I engaged in a dialogue recently in which an individual argued that while matter had a beginning, space did not. Can such a thing as matterless space exist? Has there always been space, but existing as mere emptiness? People have been thinking about this issue for a long time. The reigning philosophical and scientific evidence points to the fact that space had to have had a beginning. On the scientific end this is witnessed in Big Bang cosmology. Big Bang cosmologists refer to the "point of singularity" as the point at which space, time, and matter began to exist. Philosophy makes a strong case as well. Seeing that philosophy works on deduction, its conclusions are even weightier than those of the hard sciences on this matter. For this reason I will elaborate on the philosophical argument for the temporality of space.

Space is finite (i.e. it has an end "out there" somewhere). That which is finite can never be eternal because the two are categorically opposed to one another. To say that space is eternal is to say that finity exists infinitely. That is patently absurd. By nature all finite things are contingent on something else; i.e. they require a cause. That which requires a cause must have a beginning. Who or what is the cause of space? God. If God causes space He must have done so at some particular point, thus requiring a beginning.

The only way to get out of this quandary is to say that space is part of God's essential nature, but this makes space a spiritual quality rather than a physical quality, turning God into a spatial being with limits (because space is not infinite). Since all finite things need a cause we would have to ask Who caused God? until we finally stumble on the First Cause which itself is infinite in presence. This will not work, so space must exist temporally. To deny this is to affirm a finite God, which is philosophically absurd.

One might ask Doesn't a being of substance--even spiritual substance--need space in which to dwell? The answer depends on the being under consideration. Finite spiritual substances such as angels do need a place to dwell. Why? Because they do not have the option of being nowhere (because they exist), nor the option of being everywhere (because they are not omnipresent). They must be somewhere at any given point, which requires space. It is for this reason that I believe angels must have been created subsequent to Genesis 1:1.

An infinite being does not run into this same problem. The spiritual substance of an infinite being could not be contained by space because an infinite being has infinite presence, and yet space is finite in nature. An infinite amount of substance cannot "fit" into a finite amount of space because the finite cannot contain the infinite. These are two opposing categories of existence. Indeed it would be a contradiction in thought to think of a being of infinite presence possessing that presence in a finite amount of space.

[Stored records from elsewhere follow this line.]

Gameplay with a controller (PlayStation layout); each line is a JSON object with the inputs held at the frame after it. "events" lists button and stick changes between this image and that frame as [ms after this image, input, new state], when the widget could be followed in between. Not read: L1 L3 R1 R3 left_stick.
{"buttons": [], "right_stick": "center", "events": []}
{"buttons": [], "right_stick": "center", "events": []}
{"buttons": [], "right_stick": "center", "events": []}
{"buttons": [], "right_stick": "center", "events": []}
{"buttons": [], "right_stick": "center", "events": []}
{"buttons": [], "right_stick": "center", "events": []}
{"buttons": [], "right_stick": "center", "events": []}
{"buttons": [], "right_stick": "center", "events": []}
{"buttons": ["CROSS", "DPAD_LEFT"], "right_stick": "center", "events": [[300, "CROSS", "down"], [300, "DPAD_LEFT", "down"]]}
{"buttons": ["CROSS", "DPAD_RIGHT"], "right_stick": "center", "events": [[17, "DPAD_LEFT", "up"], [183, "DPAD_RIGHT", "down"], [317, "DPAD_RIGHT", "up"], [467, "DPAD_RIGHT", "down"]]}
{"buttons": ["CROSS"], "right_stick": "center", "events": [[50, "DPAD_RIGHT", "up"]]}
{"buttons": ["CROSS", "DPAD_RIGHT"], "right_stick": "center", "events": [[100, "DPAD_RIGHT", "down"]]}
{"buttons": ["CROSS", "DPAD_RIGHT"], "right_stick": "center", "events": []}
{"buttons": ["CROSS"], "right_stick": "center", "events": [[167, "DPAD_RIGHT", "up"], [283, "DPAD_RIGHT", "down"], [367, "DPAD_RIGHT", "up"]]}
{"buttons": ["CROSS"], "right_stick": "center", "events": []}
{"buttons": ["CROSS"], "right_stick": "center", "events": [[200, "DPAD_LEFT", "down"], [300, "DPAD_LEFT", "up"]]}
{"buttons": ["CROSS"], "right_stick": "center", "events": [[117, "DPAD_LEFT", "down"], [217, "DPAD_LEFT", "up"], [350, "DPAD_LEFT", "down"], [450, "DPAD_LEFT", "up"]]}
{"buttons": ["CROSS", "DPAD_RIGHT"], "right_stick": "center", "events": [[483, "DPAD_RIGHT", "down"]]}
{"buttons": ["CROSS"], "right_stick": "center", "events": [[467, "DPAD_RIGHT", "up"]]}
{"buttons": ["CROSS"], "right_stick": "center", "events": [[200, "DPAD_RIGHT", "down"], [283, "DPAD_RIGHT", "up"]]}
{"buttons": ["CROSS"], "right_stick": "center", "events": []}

Furthermore, because an infinite existence/presence transcends measurability, the existence of measurable space (all space is measurable because all space is finite) is not necessary for that being to possess His existence/presence infinitely. Infinite existence/presence transcends the very bounds of space. Measurable space has no relationship to the quality of infinite presence and substance, and indeed cannot have any such relationship. The infinite nature of God's spiritual being, then, not only fails to necessitate that He have a location in which to dwell, but precludes the very idea itself.